_Exercise description_
Return the lines of text from every entry word for word, leaving out the picture markers.

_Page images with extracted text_

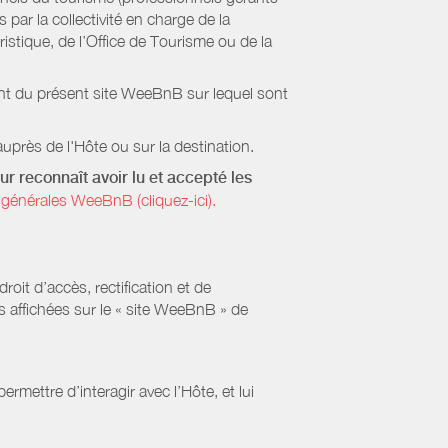
par la collectivité en charge de la
stique, de l’Office de Tourisme ou de la
ient du présent site WeeBnB sur lequel sont
uprès de l'Hôte ou sur la destination.
ur reconnaît avoir lu et accepté les
générales WeeBnB (cliquez-ici).
it d’accès, rectification et de
s affichées sur le « site WeeBnB » de
rmettre d’interagir avec l’Hôte, et lui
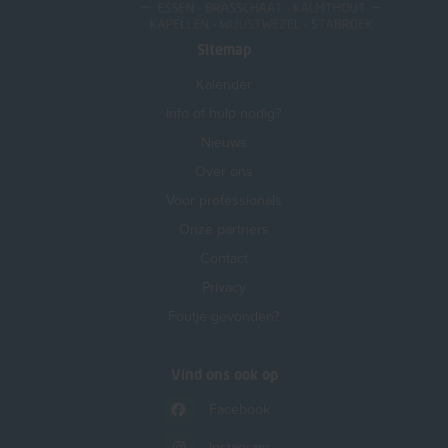
Sitemap
Kalender
Info of hulp nodig?
Nieuws
Over ons
Voor professionals
Onze partners
Contact
Privacy
Foutje gevonden?
Vind ons ook op
Facebook
Instagram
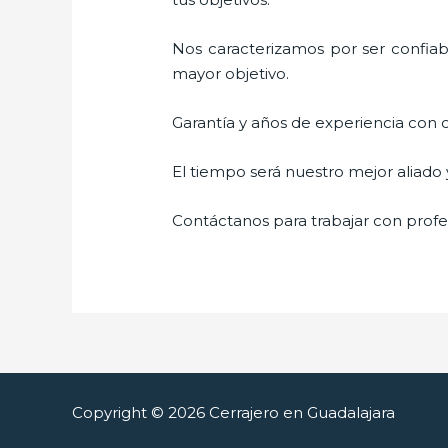
Nos caracterizamos por ser confiabl
mayor objetivo.
Garantía y años de experiencia con c
El tiempo será nuestro mejor aliado
Contáctanos para trabajar con profes
Copyright © 2026 Cerrajero en Guadalajara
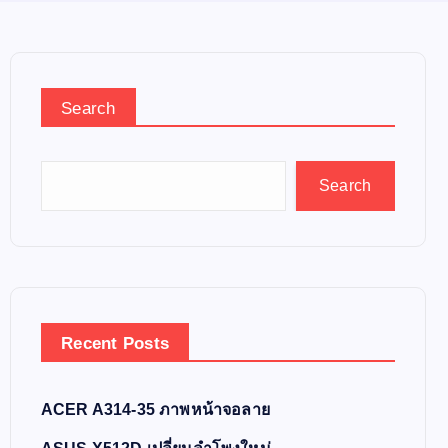
Search
Search
Recent Posts
ACER A314-35 ภาพหน้าจอลาย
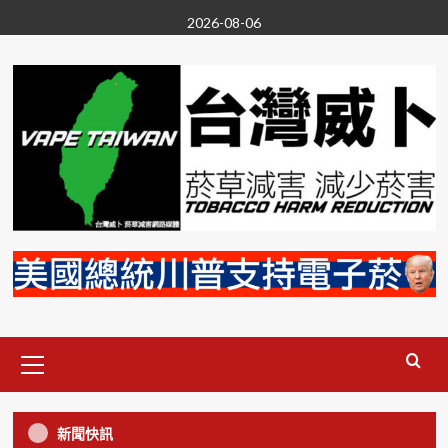
Skip
2026-08-06
to
content
Primary
Menu
尼古丁
投書/新聞稿
政治
無煙台灣
菸草減害
電子菸
新聞快訊
要禁電子菸就別雙標 VAPERS:香菸同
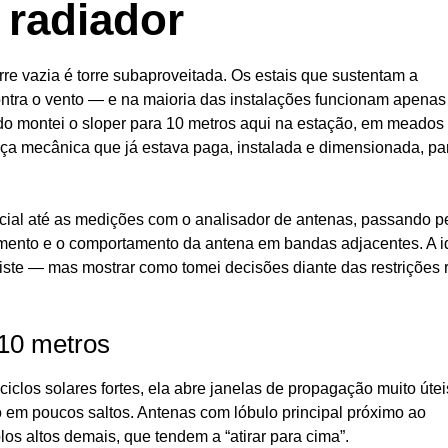
 radiador
e vazia é torre subaproveitada. Os estais que sustentam a
contra o vento — e na maioria das instalações funcionam apenas
ndo montei o sloper para 10 metros aqui na estação, em meados
eça mecânica que já estava paga, instalada e dimensionada, pa
inicial até as medições com o analisador de antenas, passando p
imento e o comportamento da antena em bandas adjacentes. A i
iste — mas mostrar como tomei decisões diante das restrições 
10 metros
los solares fortes, ela abre janelas de propagação muito útei
 em poucos saltos. Antenas com lóbulo principal próximo ao
os altos demais, que tendem a “atirar para cima”.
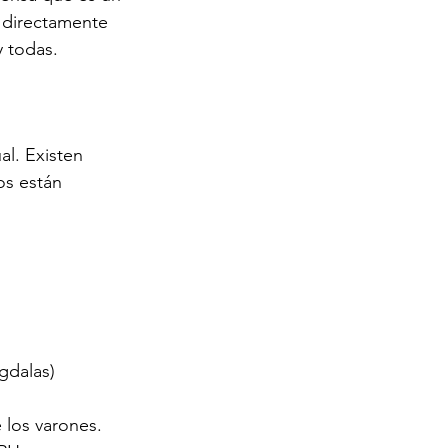
 directamente 
y todas.
l. Existen 
os están 
gdalas)
 los varones. 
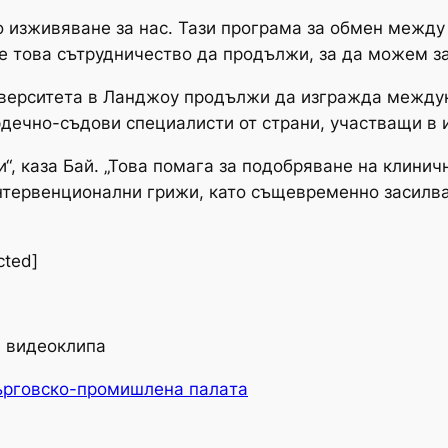
 изживяване за нас. Тази програма за обмен между
е това сътрудничество да продължи, за да можем з
иверситета в Ланджоу продължи да изгражда между
дечно-съдови специалисти от страни, участващи в и
ни“, каза Бай. „Това помага за подобряване на клини
нтервенционални грижи, като същевременно засилв
cted]
е видеоклипа
ърговско-промишлена палaта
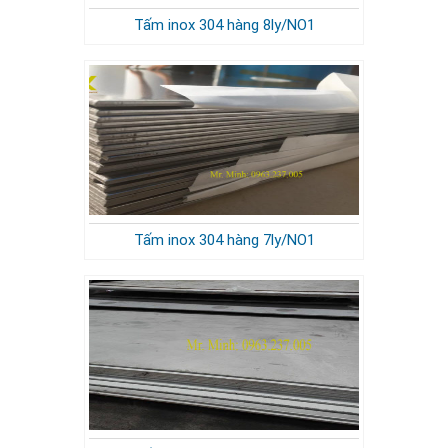
Tấm inox 304 hàng 8ly/NO1
Tấm inox 304 hàng 7ly/NO1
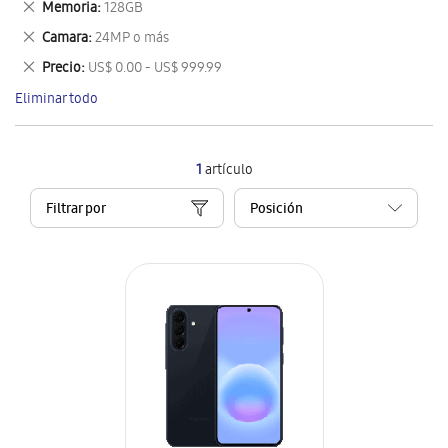
Eliminar
Memoria
128GB
artículo
este
Eliminar
Camara
24MP o más
artículo
este
Eliminar
Precio
US$ 0.00 - US$ 999.99
artículo
este
Eliminar todo
artículo
1
artículo
Filtrar por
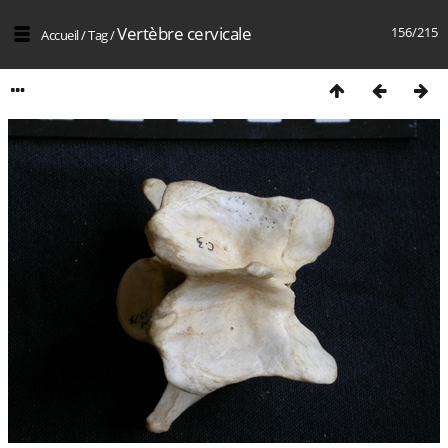
Vertèbre cervicale
156/215
Accueil
/
Tag
/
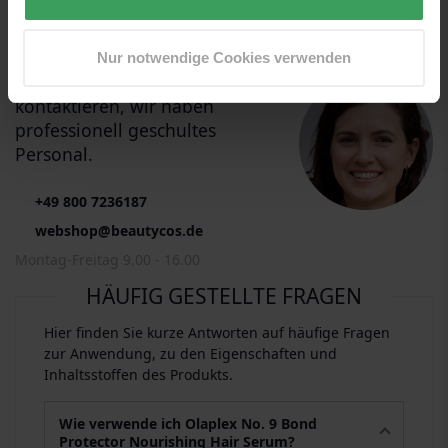
BERATUNG DURCH EXPERTEN
Nur notwendige Cookies verwenden
Zögern Sie nicht, uns zu
kontaktieren, wir haben
professionell geschultes
Personal.
+49 800 7236187
webshop@beautycos.de
Montag-Freitag 9.00 - 16.00
HÄUFIG GESTELLTE FRAGEN
Hier finden Sie kurze Antworten auf häufige Fragen
zur Anwendung, zu den Eigenschaften und
Inhaltsstoffen des Produkts.
Wie verwende ich Olaplex No. 9 Bond
Protector Nourishing Hair Serum?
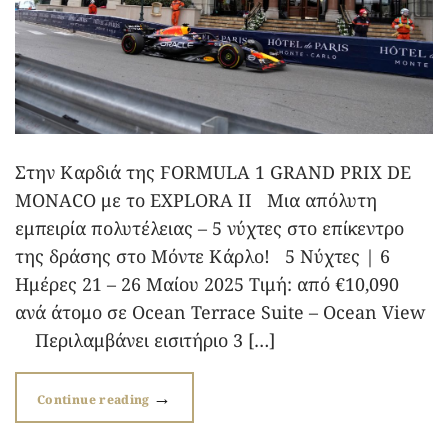
Στην Καρδιά της FORMULA 1 GRAND PRIX DE
MONACO με το EXPLORA II Μια απόλυτη
εμπειρία πολυτέλειας – 5 νύχτες στο επίκεντρο
της δράσης στο Μόντε Κάρλο! 5 Νύχτες | 6
Ημέρες 21 – 26 Μαίου 2025 Τιμή: από €10,090
ανά άτομο σε Ocean Terrace Suite – Ocean View
Περιλαμβάνει εισιτήριο 3 […]
→
Continue reading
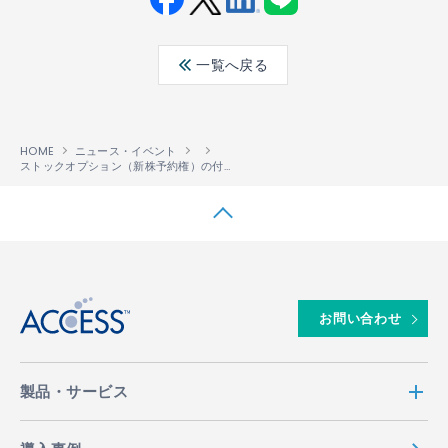
Fac
Twit
Link
LINE
ebo
ter
edin
一覧へ戻る
ok
HOME
ニュース・イベント
ストックオプション（新株予約権）の付与に関するお知らせ
↑
お問い合わせ
製品・サービス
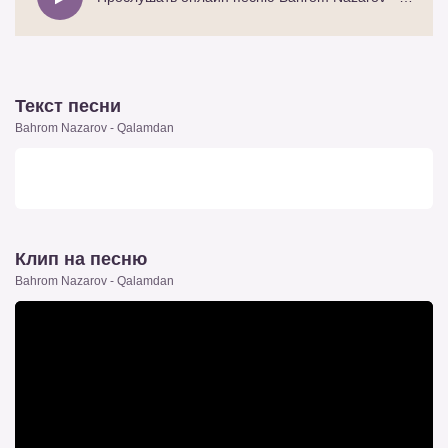
Текст песни
Bahrom Nazarov - Qalamdan
Клип на песню
Bahrom Nazarov - Qalamdan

_Exercise solution_
par la collectivité en charge de la
stique, de l’Office de Tourisme ou de la
ient du présent site WeeBnB sur lequel sont
uprès de l'Hôte ou sur la destination.
ur reconnaît avoir lu et accepté les
générales WeeBnB (cliquez-ici).
it d’accès, rectification et de
s affichées sur le « site WeeBnB » de
rmettre d’interagir avec l’Hôte, et lui
Sitemap
Kalender
Info of hulp nodig?
Nieuws
Over ons
Voor professionals
Onze partners
Contact
Privacy
Foutje gevonden?
Vind ons ook op
Facebook
Instagram
Nos caracterizamos por ser confiabl
mayor objetivo.
Garantía y años de experiencia con c
El tiempo será nuestro mejor aliado
Contáctanos para trabajar con profes
Copyright © 2026 Cerrajero en Guadalajara
Search
Search
Recent Posts
ACER A314-35 ภาพหน้าจอลาย
Skip
2026-08-06
to
content
Primary
Menu
尼古丁
投書/新聞稿
政治
無煙台灣
菸草減害
電子菸
新聞快訊
要禁電子菸就別雙標 VAPERS:香菸同
 radiador
e vazia é torre subaproveitada. Os estais que sustentam a
contra o vento — e na maioria das instalações funcionam apenas
ndo montei o sloper para 10 metros aqui na estação, em meados
eça mecânica que já estava paga, instalada e dimensionada, pa
inicial até as medições com o analisador de antenas, passando p
imento e o comportamento da antena em bandas adjacentes. A i
iste — mas mostrar como tomei decisões diante das restrições 
10 metros
los solares fortes, ela abre janelas de propagação muito útei
 em poucos saltos. Antenas com lóbulo principal próximo ao
os altos demais, que tendem a “atirar para cima”.
 directamente 
y todas.
l. Existen 
os están 
gdalas)
 los varones. 
 изживяване за нас. Тази програма за обмен между
е това сътрудничество да продължи, за да можем з
иверситета в Ланджоу продължи да изгражда между
дечно-съдови специалисти от страни, участващи в и
ни“, каза Бай. „Това помага за подобряване на клини
нтервенционални грижи, като същевременно засилв
cted]
е видеоклипа
ърговско-промишлена палaта
Tấm inox 304 hàng 8ly/NO1
Tấm inox 304 hàng 7ly/NO1
Eliminar
Memoria
128GB
artículo
este
Eliminar
Camara
24MP o más
artículo
este
Eliminar
Precio
US$ 0.00 - US$ 999.99
artículo
este
Eliminar todo
artículo
1
artículo
Filtrar por
Vertèbre cervicale
156/215
Accueil
/
Tag
/
BERATUNG DURCH EXPERTEN
Nur notwendige Cookies verwenden
Zögern Sie nicht, uns zu
kontaktieren, wir haben
professionell geschultes
Personal.
+49 800 7236187
webshop@beautycos.de
Montag-Freitag 9.00 - 16.00
HÄUFIG GESTELLTE FRAGEN
Hier finden Sie kurze Antworten auf häufige Fragen
zur Anwendung, zu den Eigenschaften und
Inhaltsstoffen des Produkts.
Wie verwende ich Olaplex No. 9 Bond
Protector Nourishing Hair Serum?
Στην Καρδιά της FORMULA 1 GRAND PRIX DE
MONACO με το EXPLORA II Μια απόλυτη
εμπειρία πολυτέλειας – 5 νύχτες στο επίκεντρο
της δράσης στο Μόντε Κάρλο! 5 Νύχτες | 6
Ημέρες 21 – 26 Μαίου 2025 Τιμή: από €10,090
ανά άτομο σε Ocean Terrace Suite – Ocean View
Περιλαμβάνει εισιτήριο 3 […]
→
Continue reading
Fac
Twit
Link
LINE
ebo
ter
edin
一覧へ戻る
ok
HOME
ニュース・イベント
ストックオプション（新株予約権）の付与に関するお知らせ
↑
お問い合わせ
製品・サービス
Текст песни
Bahrom Nazarov - Qalamdan
Клип на песню
Bahrom Nazarov - Qalamdan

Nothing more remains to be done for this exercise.